Document text:
● ● ● ●
Nonetheless, I recognize the potential impact of the new PENG-CDE architecture might bring in the field of dynamic graph learning. So I plan to maintain my score "4 Borderline Accept" unless any significant misunderstanding is raised.
Dear Reviewer G4dS,
Thank you for recognising the impact of our work and recommending our paper for acceptance.
● ● ● ●
Given information:
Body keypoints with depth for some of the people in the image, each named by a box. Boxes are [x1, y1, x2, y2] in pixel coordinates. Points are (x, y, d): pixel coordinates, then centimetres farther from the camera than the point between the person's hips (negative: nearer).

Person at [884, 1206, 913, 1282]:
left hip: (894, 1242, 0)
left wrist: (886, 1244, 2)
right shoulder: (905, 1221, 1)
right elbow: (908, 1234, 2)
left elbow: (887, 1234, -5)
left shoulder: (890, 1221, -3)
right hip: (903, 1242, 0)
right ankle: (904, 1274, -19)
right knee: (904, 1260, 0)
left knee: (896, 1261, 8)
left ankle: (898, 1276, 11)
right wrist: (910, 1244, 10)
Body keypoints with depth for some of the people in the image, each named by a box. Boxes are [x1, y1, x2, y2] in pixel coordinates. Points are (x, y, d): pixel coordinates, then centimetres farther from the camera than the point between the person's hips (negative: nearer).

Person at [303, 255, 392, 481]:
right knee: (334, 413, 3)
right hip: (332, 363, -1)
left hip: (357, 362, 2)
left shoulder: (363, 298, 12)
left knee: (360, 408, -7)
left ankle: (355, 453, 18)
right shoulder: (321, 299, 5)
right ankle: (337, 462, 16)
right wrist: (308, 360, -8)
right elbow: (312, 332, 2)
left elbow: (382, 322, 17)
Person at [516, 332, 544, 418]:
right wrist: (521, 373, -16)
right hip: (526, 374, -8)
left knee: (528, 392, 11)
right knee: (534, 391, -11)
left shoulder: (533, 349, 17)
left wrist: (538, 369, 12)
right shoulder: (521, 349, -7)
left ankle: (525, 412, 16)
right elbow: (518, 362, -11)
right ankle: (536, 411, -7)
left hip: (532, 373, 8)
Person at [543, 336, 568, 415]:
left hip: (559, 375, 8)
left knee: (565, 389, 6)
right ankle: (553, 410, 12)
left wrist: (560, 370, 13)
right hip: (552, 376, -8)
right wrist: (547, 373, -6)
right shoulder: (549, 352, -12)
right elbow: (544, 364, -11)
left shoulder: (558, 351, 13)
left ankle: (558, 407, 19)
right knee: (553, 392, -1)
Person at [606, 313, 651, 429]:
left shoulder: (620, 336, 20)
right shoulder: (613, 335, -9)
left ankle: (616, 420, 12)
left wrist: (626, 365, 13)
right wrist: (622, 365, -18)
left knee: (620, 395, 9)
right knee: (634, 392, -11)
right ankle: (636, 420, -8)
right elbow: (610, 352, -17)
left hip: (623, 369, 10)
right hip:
● ● ● ●
Things to do:
• 1. List every word in the review exchange above that ends in "-ing", in the order the words appear.
• 2. Continue the review exchange above, picking up right after its final sentence.

Task-by-task answers:
• 1. bring, learning, misunderstanding, recognising, recommending

• 2.
The paper introduces a permutation equivariant model for controlled differential equations to enable representation learning on dynamic graphs. The key idea of the model is to leverage permutation equivariant function spaces to reduce the number of parameters while preserving model capacity, leading to more efficient training and better generalization. The work has several clear merits highlighted by the reviewers, including the solid formulation of the model and the detailed experimental results. During the discussion period, the authors provided clarifications and addressed several of the reviewers' concerns. Overall, the paper makes a good contribution to the field. I would encourage the authors to take into account the reviewers' comments to further improve clarity.